Rewrite the entries from the line with "Inzwischen steht auf jeden Fall fest, dass" up to and including the line with "ЧИТАТИ ДАЛІ...", changing "Basisangaben" to "Grundangaben" and keeping everything else the same. Leave the pictures out.

[[ TASK INPUT, beginning ]]

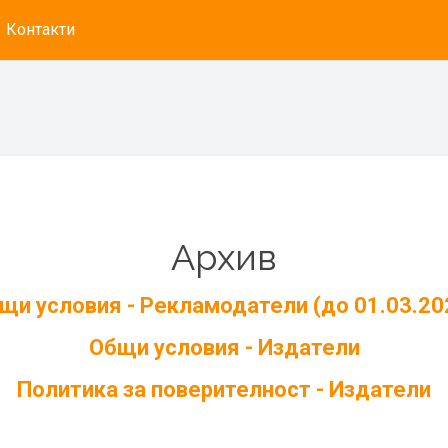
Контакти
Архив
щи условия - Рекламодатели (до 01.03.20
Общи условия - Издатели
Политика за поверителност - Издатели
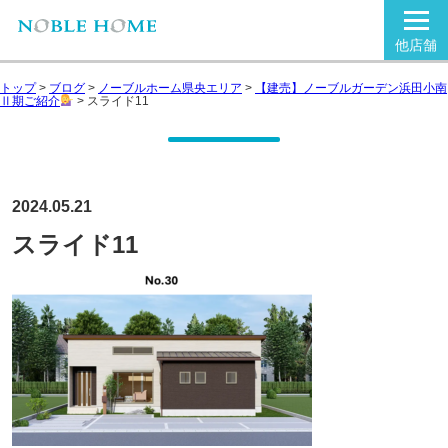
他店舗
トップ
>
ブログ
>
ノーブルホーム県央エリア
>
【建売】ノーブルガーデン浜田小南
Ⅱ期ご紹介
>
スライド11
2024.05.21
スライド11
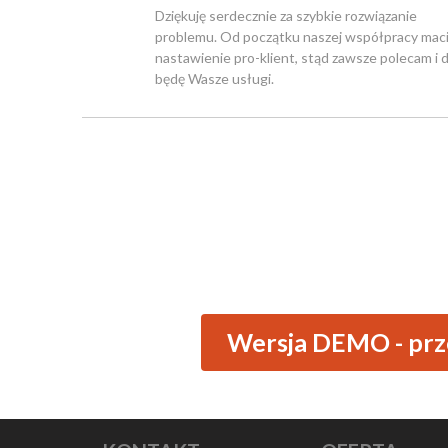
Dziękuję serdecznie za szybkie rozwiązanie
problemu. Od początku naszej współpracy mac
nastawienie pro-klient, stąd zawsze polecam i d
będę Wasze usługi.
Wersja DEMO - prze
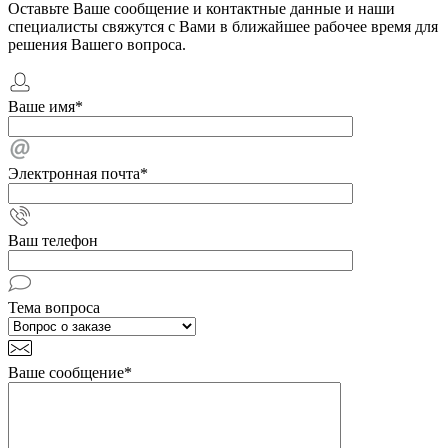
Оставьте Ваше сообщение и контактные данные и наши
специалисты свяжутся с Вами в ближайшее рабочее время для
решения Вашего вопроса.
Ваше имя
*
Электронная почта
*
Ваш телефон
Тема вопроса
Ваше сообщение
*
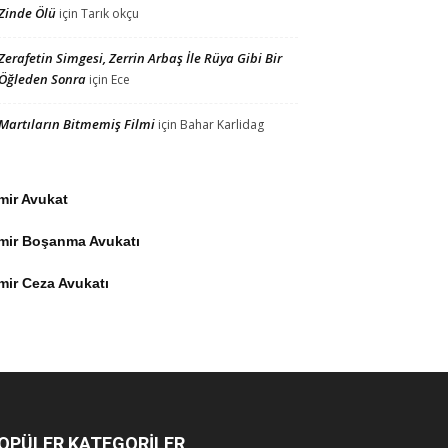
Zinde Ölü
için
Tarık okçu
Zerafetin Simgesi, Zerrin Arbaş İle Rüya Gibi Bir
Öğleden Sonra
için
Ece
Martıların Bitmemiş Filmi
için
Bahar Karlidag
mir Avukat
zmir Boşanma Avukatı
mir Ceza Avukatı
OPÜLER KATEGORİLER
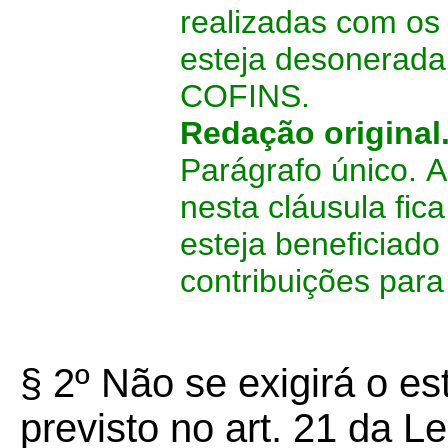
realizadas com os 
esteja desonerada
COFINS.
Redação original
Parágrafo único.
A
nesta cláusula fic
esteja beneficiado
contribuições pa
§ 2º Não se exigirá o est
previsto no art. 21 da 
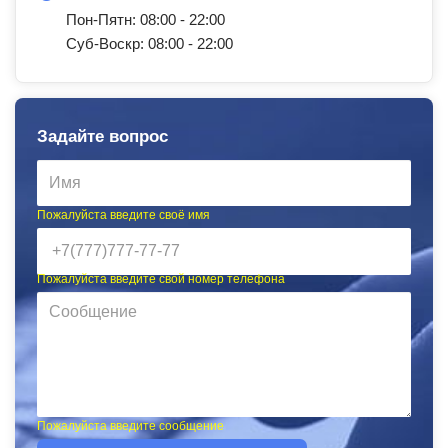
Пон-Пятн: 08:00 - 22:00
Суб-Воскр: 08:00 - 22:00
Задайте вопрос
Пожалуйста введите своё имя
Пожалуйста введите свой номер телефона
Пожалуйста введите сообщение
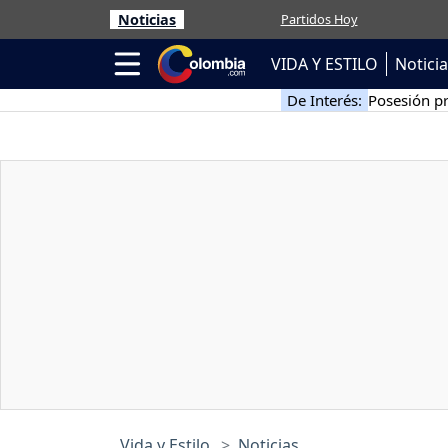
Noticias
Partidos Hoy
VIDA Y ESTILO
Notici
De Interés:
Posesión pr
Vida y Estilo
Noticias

[[ TASK INPUT, end ]]
[[ TASK INPUT, beginning ]]

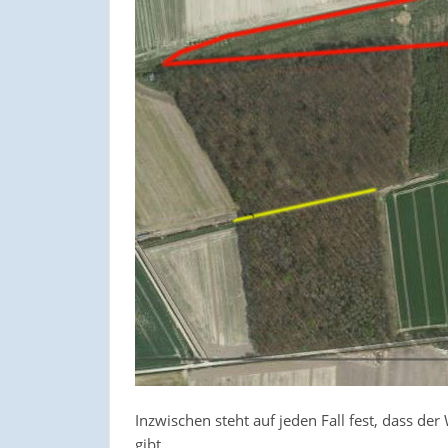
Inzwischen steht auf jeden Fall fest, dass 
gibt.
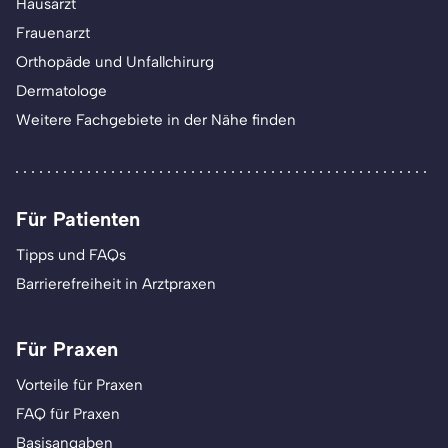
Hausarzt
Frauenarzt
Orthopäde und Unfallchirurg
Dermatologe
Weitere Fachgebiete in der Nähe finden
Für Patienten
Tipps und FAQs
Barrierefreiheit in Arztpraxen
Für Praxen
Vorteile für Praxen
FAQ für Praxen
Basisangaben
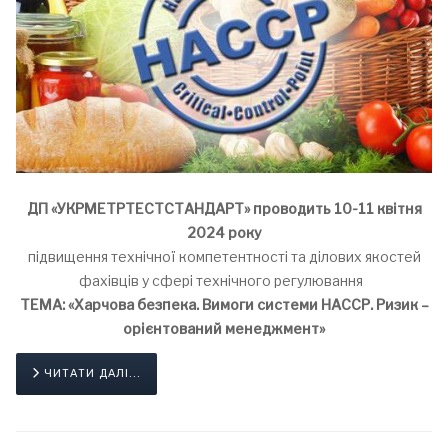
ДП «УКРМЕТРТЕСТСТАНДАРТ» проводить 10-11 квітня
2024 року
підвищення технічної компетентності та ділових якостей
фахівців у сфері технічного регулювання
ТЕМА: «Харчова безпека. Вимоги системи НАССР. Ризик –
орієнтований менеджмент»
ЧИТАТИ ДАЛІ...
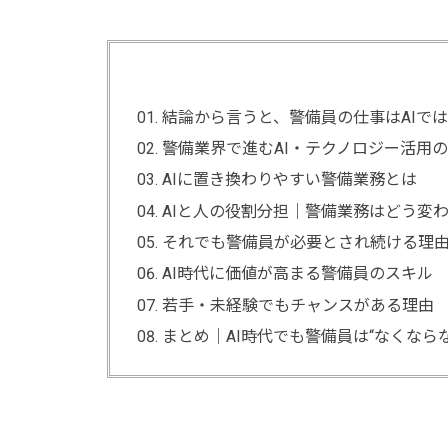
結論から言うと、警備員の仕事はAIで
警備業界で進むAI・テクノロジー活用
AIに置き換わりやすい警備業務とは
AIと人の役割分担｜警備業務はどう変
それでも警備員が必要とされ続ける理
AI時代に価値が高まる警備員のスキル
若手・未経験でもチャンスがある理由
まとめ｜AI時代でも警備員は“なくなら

[[ TASK INPUT, end ]]
[[ TASK INPUT, beginning ]]

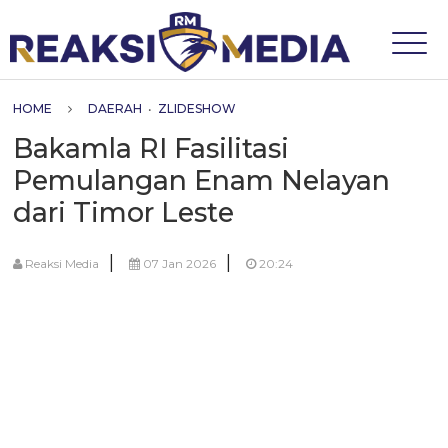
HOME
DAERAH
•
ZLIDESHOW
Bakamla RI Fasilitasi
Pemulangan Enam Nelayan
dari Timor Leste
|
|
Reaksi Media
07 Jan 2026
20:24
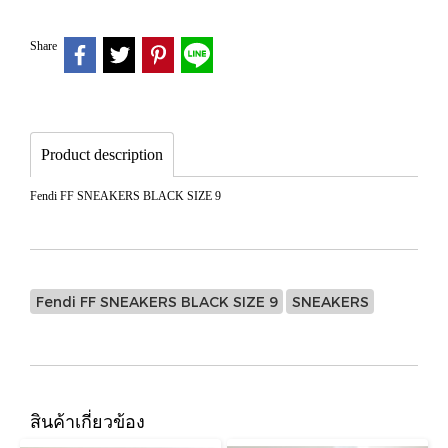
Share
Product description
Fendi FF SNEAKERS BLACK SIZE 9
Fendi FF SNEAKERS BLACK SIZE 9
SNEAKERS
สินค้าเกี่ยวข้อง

[[ TASK INPUT, end ]]

#### [COMPLETED EXERCISE]
Inzwischen steht auf jeden Fall fest, dass 
gibt.
Hausarzt
Frauenarzt
Orthopäde und Unfallchirurg
Dermatologe
Weitere Fachgebiete in der Nähe finden
Für Patienten
Tipps und FAQs
Barrierefreiheit in Arztpraxen
Für Praxen
Vorteile für Praxen
FAQ für Praxen
Grundangaben
ДП «УКРМЕТРТЕСТСТАНДАРТ» проводить 10-11 квітня
2024 року
підвищення технічної компетентності та ділових якостей
фахівців у сфері технічного регулювання
ТЕМА: «Харчова безпека. Вимоги системи НАССР. Ризик –
орієнтований менеджмент»
ЧИТАТИ ДАЛІ...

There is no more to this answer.